Hari Kebebasan Pers Sedunia: Intip Sejarahnya, Yuk!

Ditetapkan setiap tanggal 3 Mei

Hari Kebebasan Pers Sedunia: Intip Sejarahnya, Yuk!

Setiap tahun pada tanggal 3 Mei, dunia merayakan Hari Kebebasan Pers Sedunia untuk meningkatkan kesadaran tentang pentingnya kebebasan pers dan mengingatkan pemerintah akan kewajiban mereka untuk menghormati dan menjunjung tinggi hak kebebasan berekspresi.

Tepat hari ini, 3 Mei 2023 menjadi tahun ke-30 dunia memperingati Hari Kebebasan Pers Sedunia. Tiga dekade telah berlalu sejak diproklamirkan pada tahun 1993, setidaknya kebebasan pers dan berekspresi, nggak menjadi momok bagi para pencari dan pembawa berita di seluruh dunia.

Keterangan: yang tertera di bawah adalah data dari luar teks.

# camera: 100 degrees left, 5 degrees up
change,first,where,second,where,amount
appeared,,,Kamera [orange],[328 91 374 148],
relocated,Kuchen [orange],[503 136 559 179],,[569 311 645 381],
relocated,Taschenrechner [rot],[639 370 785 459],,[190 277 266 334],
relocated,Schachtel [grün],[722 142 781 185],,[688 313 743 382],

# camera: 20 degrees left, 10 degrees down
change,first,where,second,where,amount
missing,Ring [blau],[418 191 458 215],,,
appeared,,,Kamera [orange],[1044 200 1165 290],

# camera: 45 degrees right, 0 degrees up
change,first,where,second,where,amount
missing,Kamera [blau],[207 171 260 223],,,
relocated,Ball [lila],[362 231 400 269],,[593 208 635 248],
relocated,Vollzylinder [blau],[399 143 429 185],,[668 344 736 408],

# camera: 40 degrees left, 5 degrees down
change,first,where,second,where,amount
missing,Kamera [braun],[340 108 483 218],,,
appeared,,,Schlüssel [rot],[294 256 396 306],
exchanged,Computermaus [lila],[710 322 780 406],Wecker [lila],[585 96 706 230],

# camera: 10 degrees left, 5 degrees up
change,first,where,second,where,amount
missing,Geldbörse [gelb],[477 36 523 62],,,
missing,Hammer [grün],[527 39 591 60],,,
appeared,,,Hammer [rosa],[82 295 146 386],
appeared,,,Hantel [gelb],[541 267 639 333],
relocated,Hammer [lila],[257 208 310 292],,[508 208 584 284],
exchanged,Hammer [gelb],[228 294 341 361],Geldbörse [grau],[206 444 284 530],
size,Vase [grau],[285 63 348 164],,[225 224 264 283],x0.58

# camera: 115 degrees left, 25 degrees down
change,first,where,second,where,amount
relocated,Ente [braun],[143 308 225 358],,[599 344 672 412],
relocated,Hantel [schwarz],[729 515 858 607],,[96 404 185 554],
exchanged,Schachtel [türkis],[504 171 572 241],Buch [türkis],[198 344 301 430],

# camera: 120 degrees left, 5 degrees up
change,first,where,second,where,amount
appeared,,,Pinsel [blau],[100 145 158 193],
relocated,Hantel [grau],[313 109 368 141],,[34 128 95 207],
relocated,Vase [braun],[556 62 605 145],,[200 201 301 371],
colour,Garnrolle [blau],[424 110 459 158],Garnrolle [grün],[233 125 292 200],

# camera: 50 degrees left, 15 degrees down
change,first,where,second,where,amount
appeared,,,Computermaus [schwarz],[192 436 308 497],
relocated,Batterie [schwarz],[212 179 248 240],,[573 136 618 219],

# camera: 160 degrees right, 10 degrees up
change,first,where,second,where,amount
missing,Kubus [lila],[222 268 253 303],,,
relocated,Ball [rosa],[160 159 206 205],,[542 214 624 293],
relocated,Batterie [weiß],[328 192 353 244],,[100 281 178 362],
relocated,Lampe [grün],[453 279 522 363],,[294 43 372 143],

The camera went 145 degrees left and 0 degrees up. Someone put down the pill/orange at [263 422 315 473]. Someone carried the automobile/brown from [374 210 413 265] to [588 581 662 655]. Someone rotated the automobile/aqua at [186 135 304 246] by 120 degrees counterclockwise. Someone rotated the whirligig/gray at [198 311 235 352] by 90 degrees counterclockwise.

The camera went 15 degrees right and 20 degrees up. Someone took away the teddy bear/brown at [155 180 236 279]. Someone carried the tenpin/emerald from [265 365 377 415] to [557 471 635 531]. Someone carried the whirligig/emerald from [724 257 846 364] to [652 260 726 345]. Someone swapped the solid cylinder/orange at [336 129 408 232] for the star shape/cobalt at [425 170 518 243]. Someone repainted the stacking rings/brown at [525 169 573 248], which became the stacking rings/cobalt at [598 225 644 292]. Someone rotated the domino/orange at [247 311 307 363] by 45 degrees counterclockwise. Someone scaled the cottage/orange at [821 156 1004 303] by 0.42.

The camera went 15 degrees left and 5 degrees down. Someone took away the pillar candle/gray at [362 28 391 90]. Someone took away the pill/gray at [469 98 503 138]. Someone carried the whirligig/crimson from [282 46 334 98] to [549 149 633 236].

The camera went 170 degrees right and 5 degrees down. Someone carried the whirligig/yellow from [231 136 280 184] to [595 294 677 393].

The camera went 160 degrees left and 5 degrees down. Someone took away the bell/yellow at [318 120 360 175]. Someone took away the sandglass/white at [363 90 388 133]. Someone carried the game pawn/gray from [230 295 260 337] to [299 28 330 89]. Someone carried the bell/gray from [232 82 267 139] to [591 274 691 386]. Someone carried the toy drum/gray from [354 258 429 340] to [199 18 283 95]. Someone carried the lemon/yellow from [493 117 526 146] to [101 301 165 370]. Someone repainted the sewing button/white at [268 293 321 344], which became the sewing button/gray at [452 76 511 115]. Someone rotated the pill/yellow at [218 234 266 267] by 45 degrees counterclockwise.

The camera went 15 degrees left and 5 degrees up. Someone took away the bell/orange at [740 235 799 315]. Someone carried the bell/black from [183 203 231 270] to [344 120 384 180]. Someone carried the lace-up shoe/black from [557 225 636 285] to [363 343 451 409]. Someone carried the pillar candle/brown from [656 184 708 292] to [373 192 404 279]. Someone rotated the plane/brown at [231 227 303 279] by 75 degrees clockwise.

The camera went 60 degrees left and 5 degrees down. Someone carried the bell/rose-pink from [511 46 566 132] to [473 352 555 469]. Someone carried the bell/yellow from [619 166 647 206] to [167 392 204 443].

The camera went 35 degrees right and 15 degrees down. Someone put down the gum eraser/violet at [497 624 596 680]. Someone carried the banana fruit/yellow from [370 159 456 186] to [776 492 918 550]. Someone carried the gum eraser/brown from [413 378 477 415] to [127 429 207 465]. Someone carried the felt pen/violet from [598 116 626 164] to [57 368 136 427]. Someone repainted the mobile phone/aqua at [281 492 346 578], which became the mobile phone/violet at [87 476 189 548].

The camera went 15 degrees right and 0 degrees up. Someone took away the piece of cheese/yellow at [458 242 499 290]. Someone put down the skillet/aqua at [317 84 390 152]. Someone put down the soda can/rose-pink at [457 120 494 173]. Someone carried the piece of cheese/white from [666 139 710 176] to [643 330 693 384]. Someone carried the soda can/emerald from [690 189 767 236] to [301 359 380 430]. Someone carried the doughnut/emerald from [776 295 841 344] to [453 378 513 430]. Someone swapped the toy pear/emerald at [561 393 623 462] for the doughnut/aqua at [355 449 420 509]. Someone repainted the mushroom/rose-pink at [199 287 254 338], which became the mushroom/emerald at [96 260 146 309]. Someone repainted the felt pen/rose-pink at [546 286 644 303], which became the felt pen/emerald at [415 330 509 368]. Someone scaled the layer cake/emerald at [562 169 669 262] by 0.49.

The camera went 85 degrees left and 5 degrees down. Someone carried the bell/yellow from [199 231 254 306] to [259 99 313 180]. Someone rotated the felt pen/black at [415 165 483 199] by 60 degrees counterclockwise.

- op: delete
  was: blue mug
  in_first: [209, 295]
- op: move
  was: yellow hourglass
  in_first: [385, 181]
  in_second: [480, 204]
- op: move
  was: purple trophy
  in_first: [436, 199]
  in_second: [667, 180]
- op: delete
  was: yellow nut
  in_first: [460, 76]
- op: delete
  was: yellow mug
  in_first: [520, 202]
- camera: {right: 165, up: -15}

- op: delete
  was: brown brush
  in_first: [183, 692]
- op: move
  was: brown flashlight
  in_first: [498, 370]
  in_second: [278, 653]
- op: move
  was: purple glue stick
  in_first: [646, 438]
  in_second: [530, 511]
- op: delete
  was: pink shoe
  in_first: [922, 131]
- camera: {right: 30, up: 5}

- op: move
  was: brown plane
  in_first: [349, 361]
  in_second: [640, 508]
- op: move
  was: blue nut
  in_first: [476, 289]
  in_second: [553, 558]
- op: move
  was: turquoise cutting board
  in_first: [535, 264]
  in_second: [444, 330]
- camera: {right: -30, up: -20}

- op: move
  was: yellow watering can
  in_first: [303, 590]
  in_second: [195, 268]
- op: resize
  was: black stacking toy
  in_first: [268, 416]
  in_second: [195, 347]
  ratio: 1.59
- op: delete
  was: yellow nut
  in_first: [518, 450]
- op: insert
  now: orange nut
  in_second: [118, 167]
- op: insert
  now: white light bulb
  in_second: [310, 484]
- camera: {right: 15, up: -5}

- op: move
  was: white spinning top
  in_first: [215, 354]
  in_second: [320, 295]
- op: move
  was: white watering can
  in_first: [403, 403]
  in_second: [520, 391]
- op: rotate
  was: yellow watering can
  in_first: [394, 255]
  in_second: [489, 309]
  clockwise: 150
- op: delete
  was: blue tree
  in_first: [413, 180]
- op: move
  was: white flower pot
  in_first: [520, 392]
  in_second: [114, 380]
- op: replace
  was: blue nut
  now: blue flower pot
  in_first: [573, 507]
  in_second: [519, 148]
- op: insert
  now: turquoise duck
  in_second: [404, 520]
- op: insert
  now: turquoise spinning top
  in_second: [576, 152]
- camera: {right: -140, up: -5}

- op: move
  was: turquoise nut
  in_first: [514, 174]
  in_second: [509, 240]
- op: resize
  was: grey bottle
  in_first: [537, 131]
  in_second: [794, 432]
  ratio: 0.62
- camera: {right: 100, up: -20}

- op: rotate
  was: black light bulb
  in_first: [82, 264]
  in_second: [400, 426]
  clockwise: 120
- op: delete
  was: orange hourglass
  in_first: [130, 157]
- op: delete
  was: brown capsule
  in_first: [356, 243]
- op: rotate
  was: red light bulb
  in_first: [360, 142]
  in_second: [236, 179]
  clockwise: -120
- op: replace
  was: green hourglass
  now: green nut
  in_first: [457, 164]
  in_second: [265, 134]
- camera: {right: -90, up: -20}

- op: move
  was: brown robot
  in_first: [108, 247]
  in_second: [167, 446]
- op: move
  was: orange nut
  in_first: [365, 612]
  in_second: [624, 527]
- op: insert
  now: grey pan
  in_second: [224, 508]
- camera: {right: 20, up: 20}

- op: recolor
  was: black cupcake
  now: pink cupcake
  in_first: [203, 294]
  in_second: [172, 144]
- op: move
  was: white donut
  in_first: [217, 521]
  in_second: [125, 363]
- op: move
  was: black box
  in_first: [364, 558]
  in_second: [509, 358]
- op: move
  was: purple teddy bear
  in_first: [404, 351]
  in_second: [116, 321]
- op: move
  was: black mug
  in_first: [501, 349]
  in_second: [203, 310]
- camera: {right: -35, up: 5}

Pemilihan tanggal 3 Mei sebagai Hari Pers Sedunia, bukan tanpa alasan. Lantas seperti apa sejarah Hari Pers Sedunia? Simak pembahasannya di bawah ini, yuk!

Hari Kebebasan Pers Sedunia: Tanggal dan Sejarah

Hari Kebebasan Pers Sedunia: Intip Sejarahnya, Yuk!

Hari Kebebasan Pers Sedunia diproklamirkan pertama kali oleh Majelis Umum PBB pada Desember 1993, mengikuti rekomendasi Konferensi Umum UNESCO (Organisasi Pendidikan, Ilmu Pengetahuan, dan Kebudayaan Perserikatan Bangsa-Bangsa).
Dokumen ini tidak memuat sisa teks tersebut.